From the beginning of our nation, that frontier has been aggressively expanded by young people, who are not wedded to old ways of thinking or daunted by the encumbrances of the past or the present.

That entrepreneurial spirit led our founders to be magnificent disrupters of the status quo. Their optimism, confidence, and hope has been passed on from one generation to the next....

At a time when some world leaders question the value of constructive dialogue with our adversaries, young people are engaged in their own international dialogue, on campuses and through e-mail and instant messaging and blogs.... They are talking about their hopes for a brighter future – of their desire for peace and prosperity.

That's what I heard in the Middle East, and that is what I hear from young people here at home. That unwillingness to accept the world as it is now – the impatience of youth – is why I have such faith in the future and in the class of 2007.

Michael Bloomberg

Mayor of New York

Tufts University, Medford, Mass.

The fourth lesson – in the words of Ali G – is "Respect." Don't worry, I'm not going to start quoting Borat. Respect is so important – especially in times of conflict.

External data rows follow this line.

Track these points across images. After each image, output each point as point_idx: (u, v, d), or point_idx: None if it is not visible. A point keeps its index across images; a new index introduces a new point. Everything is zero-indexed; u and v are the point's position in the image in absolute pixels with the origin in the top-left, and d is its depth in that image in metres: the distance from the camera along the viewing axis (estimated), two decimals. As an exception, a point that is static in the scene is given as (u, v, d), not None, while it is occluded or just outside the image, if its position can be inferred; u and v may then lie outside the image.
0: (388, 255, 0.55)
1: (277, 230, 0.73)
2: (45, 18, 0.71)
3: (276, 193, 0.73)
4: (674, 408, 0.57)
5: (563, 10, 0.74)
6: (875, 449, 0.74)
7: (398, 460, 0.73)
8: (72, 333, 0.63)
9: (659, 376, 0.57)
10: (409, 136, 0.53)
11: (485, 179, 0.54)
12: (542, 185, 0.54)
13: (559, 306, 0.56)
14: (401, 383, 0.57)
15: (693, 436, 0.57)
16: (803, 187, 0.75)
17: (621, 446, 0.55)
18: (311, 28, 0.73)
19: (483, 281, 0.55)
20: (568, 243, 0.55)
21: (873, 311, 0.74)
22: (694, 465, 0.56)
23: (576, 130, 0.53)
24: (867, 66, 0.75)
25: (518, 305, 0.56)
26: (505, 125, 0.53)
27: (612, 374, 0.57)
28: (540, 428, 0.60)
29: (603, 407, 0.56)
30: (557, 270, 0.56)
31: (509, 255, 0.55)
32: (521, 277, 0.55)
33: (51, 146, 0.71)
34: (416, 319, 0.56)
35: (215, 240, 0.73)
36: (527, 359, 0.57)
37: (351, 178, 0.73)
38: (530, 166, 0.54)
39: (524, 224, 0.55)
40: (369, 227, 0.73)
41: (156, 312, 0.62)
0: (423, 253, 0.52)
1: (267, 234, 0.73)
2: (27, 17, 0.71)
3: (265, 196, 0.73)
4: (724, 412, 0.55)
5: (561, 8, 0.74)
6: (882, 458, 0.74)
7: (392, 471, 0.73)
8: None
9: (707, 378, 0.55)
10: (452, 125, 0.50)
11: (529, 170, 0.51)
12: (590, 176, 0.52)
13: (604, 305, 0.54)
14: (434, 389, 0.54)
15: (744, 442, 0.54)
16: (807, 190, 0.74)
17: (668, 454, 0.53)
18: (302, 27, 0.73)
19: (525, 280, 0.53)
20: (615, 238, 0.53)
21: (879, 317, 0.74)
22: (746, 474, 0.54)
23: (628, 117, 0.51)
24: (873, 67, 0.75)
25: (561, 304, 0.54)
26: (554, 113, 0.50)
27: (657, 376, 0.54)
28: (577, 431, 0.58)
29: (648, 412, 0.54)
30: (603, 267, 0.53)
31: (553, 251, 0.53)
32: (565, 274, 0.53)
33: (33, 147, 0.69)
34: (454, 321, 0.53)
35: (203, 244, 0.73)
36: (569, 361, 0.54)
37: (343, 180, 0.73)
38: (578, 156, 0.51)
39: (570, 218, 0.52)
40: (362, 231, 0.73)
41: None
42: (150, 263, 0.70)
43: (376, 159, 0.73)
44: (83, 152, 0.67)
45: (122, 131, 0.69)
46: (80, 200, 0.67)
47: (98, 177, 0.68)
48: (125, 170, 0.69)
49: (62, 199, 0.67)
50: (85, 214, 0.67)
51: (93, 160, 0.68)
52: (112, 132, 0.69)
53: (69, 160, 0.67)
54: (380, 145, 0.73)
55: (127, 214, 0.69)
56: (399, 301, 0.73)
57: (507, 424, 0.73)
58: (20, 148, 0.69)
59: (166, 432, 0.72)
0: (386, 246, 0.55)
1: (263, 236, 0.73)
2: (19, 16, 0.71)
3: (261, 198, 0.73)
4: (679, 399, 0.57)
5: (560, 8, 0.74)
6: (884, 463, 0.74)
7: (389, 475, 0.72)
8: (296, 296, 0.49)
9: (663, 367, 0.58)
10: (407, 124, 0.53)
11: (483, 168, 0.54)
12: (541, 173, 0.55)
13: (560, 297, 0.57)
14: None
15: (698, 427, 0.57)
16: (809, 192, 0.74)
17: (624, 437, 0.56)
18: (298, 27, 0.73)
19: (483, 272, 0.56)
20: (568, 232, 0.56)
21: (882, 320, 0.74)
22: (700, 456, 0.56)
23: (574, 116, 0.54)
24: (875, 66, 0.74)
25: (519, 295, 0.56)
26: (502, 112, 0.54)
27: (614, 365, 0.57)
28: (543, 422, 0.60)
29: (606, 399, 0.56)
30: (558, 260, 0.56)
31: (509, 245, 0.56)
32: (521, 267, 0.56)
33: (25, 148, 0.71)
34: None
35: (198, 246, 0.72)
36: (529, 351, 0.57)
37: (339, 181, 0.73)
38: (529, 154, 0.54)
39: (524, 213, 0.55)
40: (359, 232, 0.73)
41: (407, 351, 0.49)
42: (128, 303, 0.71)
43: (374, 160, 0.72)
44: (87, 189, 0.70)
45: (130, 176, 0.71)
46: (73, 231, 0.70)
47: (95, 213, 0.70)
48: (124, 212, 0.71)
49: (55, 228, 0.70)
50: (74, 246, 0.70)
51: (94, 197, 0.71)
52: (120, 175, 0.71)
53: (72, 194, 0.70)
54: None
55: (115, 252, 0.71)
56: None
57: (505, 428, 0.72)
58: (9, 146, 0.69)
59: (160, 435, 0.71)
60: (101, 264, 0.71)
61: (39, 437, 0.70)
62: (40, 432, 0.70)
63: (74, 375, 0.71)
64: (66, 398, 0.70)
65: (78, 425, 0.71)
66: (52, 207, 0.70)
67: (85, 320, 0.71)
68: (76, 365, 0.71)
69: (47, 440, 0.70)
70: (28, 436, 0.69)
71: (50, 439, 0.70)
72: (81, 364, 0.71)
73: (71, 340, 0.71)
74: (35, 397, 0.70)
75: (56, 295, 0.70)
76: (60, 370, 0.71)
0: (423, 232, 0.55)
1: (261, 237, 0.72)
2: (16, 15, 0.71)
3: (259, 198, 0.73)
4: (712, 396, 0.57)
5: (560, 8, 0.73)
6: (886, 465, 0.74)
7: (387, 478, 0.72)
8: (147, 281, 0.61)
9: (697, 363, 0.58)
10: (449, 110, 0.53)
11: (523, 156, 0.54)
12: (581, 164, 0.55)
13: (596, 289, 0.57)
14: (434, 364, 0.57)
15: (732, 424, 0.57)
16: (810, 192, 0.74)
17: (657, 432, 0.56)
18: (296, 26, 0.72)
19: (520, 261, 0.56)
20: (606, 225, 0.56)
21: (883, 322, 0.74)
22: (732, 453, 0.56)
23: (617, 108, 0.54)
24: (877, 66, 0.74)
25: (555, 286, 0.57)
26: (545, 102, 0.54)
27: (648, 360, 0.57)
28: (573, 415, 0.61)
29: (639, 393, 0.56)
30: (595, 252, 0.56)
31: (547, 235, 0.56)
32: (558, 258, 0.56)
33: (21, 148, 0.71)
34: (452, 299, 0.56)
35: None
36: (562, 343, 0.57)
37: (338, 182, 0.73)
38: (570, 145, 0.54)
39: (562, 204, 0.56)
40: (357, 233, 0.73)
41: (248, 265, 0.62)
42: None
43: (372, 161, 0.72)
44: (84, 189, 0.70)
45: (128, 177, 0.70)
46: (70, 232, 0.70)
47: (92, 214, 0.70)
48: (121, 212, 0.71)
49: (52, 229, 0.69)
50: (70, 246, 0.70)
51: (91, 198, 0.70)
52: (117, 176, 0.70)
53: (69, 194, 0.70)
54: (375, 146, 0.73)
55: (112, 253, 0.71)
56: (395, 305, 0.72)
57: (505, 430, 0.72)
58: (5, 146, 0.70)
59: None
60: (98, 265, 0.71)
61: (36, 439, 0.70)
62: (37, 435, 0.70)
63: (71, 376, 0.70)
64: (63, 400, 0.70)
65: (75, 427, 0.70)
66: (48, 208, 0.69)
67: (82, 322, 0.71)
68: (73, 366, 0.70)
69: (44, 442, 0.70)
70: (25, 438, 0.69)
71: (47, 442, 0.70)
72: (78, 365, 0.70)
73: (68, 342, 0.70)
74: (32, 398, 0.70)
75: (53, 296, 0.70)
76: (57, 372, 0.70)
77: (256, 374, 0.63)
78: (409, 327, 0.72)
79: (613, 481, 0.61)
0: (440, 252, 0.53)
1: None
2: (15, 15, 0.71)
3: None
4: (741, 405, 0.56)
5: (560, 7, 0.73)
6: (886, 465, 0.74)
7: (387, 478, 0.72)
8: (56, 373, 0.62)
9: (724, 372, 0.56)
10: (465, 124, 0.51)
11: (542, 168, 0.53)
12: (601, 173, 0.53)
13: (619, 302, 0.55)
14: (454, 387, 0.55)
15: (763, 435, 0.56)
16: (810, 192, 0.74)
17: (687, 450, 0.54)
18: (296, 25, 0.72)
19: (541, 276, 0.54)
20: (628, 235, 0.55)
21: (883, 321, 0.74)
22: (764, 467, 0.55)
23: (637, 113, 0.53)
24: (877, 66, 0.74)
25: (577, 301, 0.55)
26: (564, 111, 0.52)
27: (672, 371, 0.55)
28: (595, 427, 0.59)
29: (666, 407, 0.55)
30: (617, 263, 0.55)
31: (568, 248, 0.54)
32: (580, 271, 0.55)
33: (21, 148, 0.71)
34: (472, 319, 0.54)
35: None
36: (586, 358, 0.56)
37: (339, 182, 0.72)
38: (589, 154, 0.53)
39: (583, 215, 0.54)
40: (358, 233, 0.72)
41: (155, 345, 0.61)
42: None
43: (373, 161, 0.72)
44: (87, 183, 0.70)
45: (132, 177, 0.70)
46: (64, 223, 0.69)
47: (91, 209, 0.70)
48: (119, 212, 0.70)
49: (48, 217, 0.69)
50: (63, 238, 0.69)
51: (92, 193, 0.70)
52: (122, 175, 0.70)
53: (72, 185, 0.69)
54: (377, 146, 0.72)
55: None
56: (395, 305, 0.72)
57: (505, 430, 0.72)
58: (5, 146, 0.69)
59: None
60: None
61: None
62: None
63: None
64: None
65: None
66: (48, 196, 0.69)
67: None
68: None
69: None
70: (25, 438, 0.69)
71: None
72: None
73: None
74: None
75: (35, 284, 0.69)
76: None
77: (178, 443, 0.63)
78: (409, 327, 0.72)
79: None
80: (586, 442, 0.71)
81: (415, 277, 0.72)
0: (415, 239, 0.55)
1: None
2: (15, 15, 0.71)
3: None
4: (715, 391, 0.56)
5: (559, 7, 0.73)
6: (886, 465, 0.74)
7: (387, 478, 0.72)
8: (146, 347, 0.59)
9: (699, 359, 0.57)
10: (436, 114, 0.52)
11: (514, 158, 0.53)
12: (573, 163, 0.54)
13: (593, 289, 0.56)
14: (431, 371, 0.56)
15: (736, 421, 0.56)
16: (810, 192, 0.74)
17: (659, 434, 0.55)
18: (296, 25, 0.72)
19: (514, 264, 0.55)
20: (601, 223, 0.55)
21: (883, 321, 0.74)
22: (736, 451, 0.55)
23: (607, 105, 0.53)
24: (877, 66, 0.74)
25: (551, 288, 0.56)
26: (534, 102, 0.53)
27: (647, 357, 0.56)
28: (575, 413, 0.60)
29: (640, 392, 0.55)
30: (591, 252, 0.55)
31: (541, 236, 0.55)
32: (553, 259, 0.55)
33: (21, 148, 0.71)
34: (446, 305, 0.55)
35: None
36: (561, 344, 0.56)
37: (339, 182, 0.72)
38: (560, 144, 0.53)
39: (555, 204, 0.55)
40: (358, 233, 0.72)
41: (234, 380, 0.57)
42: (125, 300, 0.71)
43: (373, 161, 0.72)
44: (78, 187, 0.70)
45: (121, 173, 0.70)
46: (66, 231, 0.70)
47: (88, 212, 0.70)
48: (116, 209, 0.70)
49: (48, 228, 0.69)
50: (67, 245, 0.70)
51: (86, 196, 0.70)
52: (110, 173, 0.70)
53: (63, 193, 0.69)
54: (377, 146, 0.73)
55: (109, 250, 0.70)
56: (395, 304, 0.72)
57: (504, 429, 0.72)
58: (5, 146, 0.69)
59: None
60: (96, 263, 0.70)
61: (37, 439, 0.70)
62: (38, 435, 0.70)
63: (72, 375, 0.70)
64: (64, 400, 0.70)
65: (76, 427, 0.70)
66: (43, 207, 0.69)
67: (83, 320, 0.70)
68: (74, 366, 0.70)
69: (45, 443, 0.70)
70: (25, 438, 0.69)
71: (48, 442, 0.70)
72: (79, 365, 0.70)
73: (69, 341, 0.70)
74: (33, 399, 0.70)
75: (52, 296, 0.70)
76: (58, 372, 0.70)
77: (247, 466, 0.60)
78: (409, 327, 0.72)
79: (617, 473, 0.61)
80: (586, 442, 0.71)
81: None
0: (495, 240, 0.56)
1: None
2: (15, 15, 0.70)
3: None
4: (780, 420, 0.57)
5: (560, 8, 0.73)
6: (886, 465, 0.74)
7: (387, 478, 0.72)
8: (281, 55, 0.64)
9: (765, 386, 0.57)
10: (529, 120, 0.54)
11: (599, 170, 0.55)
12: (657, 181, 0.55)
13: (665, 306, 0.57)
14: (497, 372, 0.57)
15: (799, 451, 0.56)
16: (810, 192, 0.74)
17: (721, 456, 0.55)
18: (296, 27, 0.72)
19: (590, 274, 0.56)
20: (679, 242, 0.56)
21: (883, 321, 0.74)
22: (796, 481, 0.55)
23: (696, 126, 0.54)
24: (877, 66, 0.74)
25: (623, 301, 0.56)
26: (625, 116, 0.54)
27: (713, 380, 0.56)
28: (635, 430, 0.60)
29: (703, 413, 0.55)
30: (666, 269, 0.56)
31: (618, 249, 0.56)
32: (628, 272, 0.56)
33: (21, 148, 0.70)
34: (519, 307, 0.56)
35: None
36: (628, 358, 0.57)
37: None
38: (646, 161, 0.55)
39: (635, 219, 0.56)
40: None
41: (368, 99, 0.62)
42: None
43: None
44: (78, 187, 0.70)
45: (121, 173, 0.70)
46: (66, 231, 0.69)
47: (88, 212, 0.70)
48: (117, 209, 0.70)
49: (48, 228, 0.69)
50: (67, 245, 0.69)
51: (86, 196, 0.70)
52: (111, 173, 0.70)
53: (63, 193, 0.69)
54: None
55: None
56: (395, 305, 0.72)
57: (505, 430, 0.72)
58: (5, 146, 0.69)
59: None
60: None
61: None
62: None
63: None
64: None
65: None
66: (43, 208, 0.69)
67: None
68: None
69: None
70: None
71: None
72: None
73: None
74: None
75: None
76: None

And I think a lot of you here know what I'm talking about.

This past December, The Primary Source – which is a campus magazine – printed some things that much of the community ardently disagreed with and many considered quite offensive. But instead of suppressing the publication (which might very well have happened on other campuses) and despite the emotion of the moment, I think the students and the faculty and all of Tufts University deserve an enormous amount of respect because you respected the rights of others to express themselves. You discussed the piece. You debated it. You picked it apart. It was a classic example of free speech versus free speech. And in that battle, I've always thought everybody wins....

I've always wondered if people who block each other from expressing their opinions do so because they have so little confidence in their own. To me, encountering an opposing point of view is a chance to gain a deeper understanding of the issues at stake ... and develop my own point of view. But the first thing you've got to do is you've got to let people speak and you've got to listen. And that's what the First Amendment is all about.

In my generation, the one word of advice you gave to graduates was "plastics." Your parents will have to explain that to you. But today, I think the one word of advice should be the word "respect."

Katie Couric

TV journalist

Williams College, Williamstown, Mass.

Today, upward mobility requires constant mobility and availability. Working 9 to 5 is as obsolete as the old Dolly Parton song, and so is working for one company for 30 years, and retiring with a healthy pension and a gold watch. Between the ages of 18 and 40, the average American holds 10 different jobs.

Your generation faces a tougher environment, and tougher competition, than ever.... The challenge is to beat the investment banker from Bangalore, the software programmer from Prague, the manufacturer in Manila.... No matter how much potential you think you have, a little humility will serve you well – and help you focus on doing your best in the job you've got, rather than plotting to get the job you think you deserve.